The initial agreement for the Mombasa-Nairobi railway signed on May 11, 2014 also details how the pact will be governed by Chinese laws with all disputes being arbitrated in Beijing. In addition, the contract, and a subsequent one on the Nairobi-Naivasha phase, also have a confidentiality clause gagging Kenya from making the deal public “without prior written permission of the lender (China)”.

– Daily Nation, 13th January 2019.

According to contract, Kenya is poised to lose key assets including the port of Mombasa if they default on the contracts.

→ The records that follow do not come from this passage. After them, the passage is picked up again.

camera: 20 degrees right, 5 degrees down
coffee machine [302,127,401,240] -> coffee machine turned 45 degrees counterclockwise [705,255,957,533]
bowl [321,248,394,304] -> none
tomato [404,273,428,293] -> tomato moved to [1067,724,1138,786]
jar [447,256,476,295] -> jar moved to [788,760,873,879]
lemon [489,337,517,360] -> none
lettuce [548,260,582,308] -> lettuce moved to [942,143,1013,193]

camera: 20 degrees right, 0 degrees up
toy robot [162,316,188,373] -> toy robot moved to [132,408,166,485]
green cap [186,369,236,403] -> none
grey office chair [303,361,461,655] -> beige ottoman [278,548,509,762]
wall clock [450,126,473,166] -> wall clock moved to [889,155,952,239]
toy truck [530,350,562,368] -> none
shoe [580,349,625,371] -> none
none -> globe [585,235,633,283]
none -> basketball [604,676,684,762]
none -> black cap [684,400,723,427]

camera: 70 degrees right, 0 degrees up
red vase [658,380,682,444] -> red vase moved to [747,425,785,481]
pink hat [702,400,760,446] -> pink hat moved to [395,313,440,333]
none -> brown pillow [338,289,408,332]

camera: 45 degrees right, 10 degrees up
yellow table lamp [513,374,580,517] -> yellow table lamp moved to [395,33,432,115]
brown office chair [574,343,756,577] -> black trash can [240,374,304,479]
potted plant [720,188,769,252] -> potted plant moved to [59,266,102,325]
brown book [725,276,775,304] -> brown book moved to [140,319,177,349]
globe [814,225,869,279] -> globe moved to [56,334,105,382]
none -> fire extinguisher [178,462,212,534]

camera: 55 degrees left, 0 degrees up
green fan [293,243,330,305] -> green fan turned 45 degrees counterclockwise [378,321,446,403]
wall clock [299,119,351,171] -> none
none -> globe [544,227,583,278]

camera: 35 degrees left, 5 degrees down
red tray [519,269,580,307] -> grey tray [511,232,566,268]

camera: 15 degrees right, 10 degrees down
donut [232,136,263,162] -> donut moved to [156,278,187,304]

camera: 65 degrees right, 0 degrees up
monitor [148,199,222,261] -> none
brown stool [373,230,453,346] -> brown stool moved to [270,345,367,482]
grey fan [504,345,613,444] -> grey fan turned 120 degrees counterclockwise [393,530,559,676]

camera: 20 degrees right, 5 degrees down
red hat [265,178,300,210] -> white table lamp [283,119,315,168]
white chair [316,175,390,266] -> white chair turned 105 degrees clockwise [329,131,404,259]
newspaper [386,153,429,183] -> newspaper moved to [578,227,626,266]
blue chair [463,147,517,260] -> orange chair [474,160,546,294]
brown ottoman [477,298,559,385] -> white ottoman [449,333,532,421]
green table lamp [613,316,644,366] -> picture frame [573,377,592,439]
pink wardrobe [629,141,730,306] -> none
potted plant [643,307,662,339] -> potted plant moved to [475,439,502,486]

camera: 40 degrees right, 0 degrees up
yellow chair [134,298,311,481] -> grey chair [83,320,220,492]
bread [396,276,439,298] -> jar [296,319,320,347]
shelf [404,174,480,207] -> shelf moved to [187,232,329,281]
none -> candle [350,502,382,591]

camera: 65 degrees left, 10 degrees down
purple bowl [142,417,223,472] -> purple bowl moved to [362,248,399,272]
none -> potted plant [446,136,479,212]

The problem with China does not end with the contracts. Since the construction of the SGR, there has been an influx of Chinese traders in Kenya. These are not traders coming into the country to set up huge commercial enterprises but low-level dealers competing with small-scale Kenyan traders selling their wares in local markets. It is not clear whether as part of the Chinese SGR loan secret contract, Kenya was to grant Chinese immigrants access to the local markets to compete with small Kenyan traders – most of whom also import their wares from China.

 Some of these Chinese traders sell us our supplies in China then follow us here to set up shops next to us selling the same items at way cheaper prices.

-Wambua Nguu, an electonics trader along Nairobi’s Luthuli Avenue.

The SGR itself is still being operated by the Chinese, more than one year since it was commissioned. They are not just performing technical operations but are doing basic duties such as ushering guests to the waiting lounges. A visit to the SGR station in Nairobi or Mombasa might leave you wondering whether you are in China.

While the remarks made by the MP were regrettable, the fact that he received cheers from traders while making them is something that should concern government authorities concerned with steering the relationship between Kenya and her trading partners. That Kenyans feel that they are being shortchanged is not in doubt, policymakers should, however, move with speed to rectify this situation in a manner that the ordinary citizen feels that the country is getting a fair deal. It might have been one person making inciting remarks today, but we sure don’t know what happens when the people feel that they have had enough.